#### Study text
= = = =

In one preferred embodiment where the fiberglass insulation 44.2 is utilized to be adapted to withstand heater wire temperatures up to 400° C. or the like as can be encountered in use of the described circuit breaker in automotive applications, the wire insulation is preferably coated with and/or impregnated with a binder or coating material 44.8 such as borosiloxane polymer, silicone varnishes with selected additives adapted to stabilize the varnishes at temperatures up 400° C., and thermoplastics which can be applied to the fiberglass in liquid form and cured in situ on the fiberglass, the coating material being selected to be stable to retain the fiberglass in place without fraying at the ends of the wire at temperatures up to 400° C. free of running, dripping or outgassing from the coating.
It should be understood that although particular embodiments of the invention has been described by way of illustrating the invention, the invention includes all modifications and equivalents of the disclosed embodiments falling within the scope of the appended claims.

Claims (22)

We claim:
1. A circuit breaker comprising two terminals, and a thermostat metal member having a contact at one end, the member having an opposite end secured to one of the terminals to mount the member with the contact engaging the other terminal to close a circuit and to be movable in response to occurrence of a selected current in the member which generates a member temperature to open the circuit, the member having a portion intermediate the terminals of relatively smaller cross-sectional area than other portions of the member intermediate the terminals, the relatively smaller cross-sectional area being selected to be burned out by said selected current in the circuit to open the circuit in the event the contact welds to the other terminal.

= = = =

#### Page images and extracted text

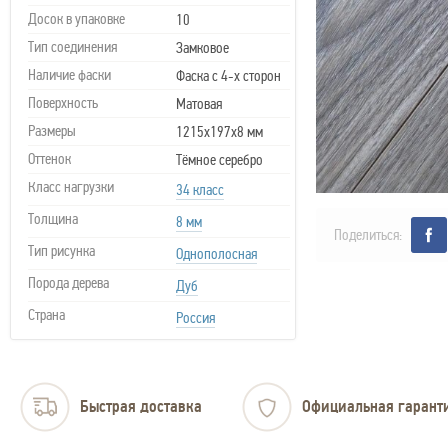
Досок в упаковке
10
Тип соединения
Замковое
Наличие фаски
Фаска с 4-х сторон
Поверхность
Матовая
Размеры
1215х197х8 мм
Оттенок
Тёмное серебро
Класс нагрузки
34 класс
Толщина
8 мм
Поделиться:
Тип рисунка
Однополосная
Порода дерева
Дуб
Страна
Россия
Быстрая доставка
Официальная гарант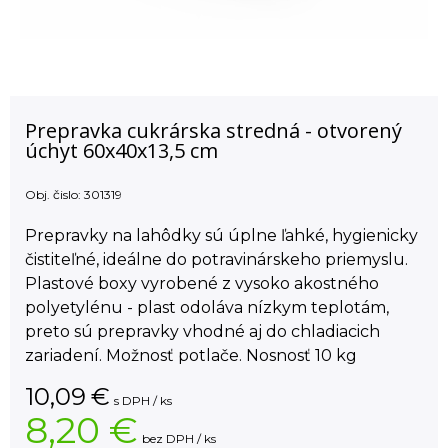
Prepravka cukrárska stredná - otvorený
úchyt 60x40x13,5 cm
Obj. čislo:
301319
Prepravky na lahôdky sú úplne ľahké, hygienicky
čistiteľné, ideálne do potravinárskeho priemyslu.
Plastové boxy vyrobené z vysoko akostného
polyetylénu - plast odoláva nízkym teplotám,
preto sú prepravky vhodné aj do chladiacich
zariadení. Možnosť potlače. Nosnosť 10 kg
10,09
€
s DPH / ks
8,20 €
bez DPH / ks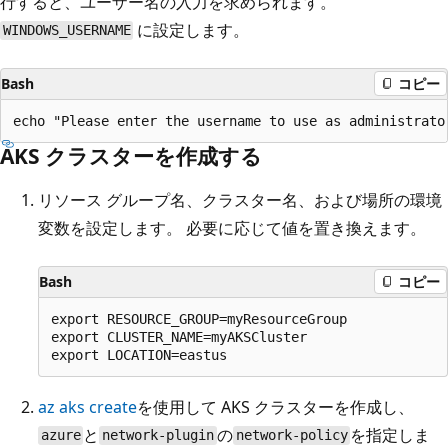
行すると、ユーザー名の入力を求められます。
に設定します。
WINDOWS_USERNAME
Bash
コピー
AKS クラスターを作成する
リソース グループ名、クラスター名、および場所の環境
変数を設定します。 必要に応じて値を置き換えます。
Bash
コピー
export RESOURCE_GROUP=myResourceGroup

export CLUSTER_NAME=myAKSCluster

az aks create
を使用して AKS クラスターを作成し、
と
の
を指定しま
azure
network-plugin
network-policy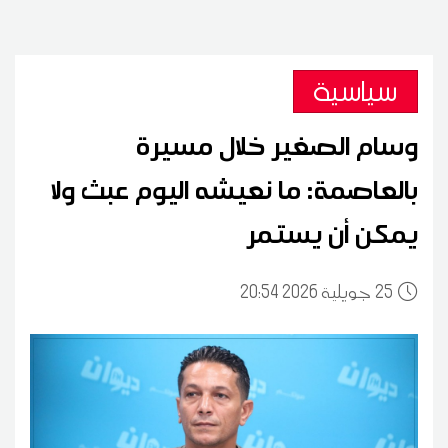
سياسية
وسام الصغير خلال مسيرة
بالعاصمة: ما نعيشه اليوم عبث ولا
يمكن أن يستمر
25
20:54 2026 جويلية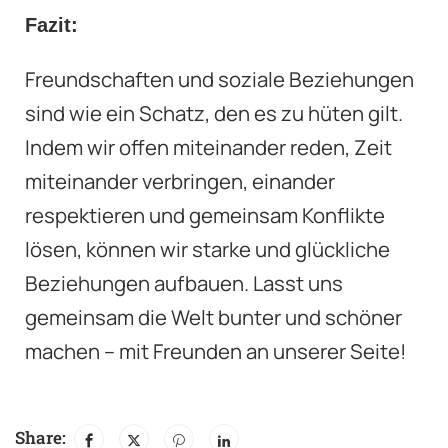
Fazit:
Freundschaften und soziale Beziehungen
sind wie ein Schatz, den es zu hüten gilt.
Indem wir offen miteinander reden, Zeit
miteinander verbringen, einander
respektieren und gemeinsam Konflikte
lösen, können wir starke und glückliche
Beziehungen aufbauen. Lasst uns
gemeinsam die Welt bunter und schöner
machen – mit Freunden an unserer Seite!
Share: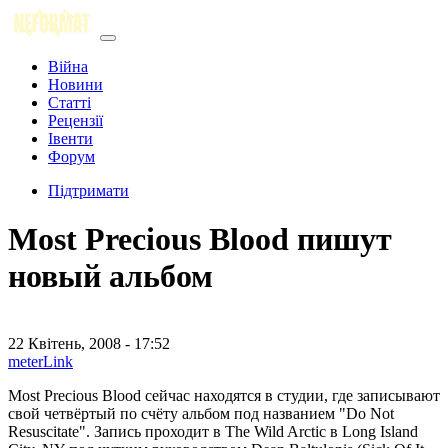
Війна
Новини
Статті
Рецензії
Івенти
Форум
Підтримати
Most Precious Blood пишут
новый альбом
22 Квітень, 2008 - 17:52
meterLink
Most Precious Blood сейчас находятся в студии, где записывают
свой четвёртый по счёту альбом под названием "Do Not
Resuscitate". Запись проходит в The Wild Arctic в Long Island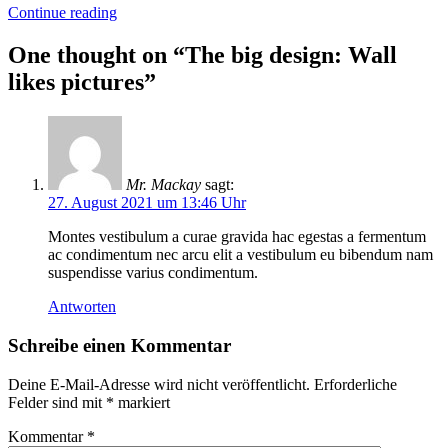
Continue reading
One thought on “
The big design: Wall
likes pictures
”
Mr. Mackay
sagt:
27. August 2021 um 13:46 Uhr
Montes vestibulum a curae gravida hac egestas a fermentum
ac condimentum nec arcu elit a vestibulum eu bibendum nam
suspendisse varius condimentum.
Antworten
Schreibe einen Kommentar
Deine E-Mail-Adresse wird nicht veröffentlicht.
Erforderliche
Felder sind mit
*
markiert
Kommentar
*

= = = =

#### What you will do
1. Can you write out the circuit breaker text from "Claims (22)" to "the other terminal.", replacing "thermostat metal member" with "bimetallic member"?
2. How would the circuit breaker patent text go on after its last sentence? Write the next part.

#### Task-by-task results
1.
Claims (22)

We claim:
1. A circuit breaker comprising two terminals, and a bimetallic member having a contact at one end, the member having an opposite end secured to one of the terminals to mount the member with the contact engaging the other terminal to close a circuit and to be movable in response to occurrence of a selected current in the member which generates a member temperature to open the circuit, the member having a portion intermediate the terminals of relatively smaller cross-sectional area than other portions of the member intermediate the terminals, the relatively smaller cross-sectional area being selected to be burned out by said selected current in the circuit to open the circuit in the event the contact welds to the other terminal.

2.
2. A circuit breaker comprising two terminals to be connected in a circuit, and a thermostat metal member having an electrical contact at one end of the member, the member having an opposite end welded to one of the terminals to mount the member with the contact engaging the other terminal to close the circuit between the terminals, the member having selected electrical resistance and having a dished configuration providing the member with thermal response characteristics to develop a selected force to normally move with snap action to an inverted dished configuration to separate the contact from the other terminal to open the circuit in a selected ambient temperature zone in response to a selected electrical current in the circuit for protecting the circuit, the member having a portion at a selected location intermediate the terminals of relatively smaller cross-sectional area than other portions of the member intermediate the terminals, said smaller cross-sectional area being selected to be burned out by the occurrence of said selected current in the circuit to separate the member into sections at the selected location to open the circuit in the event the contact welds to the other terminal.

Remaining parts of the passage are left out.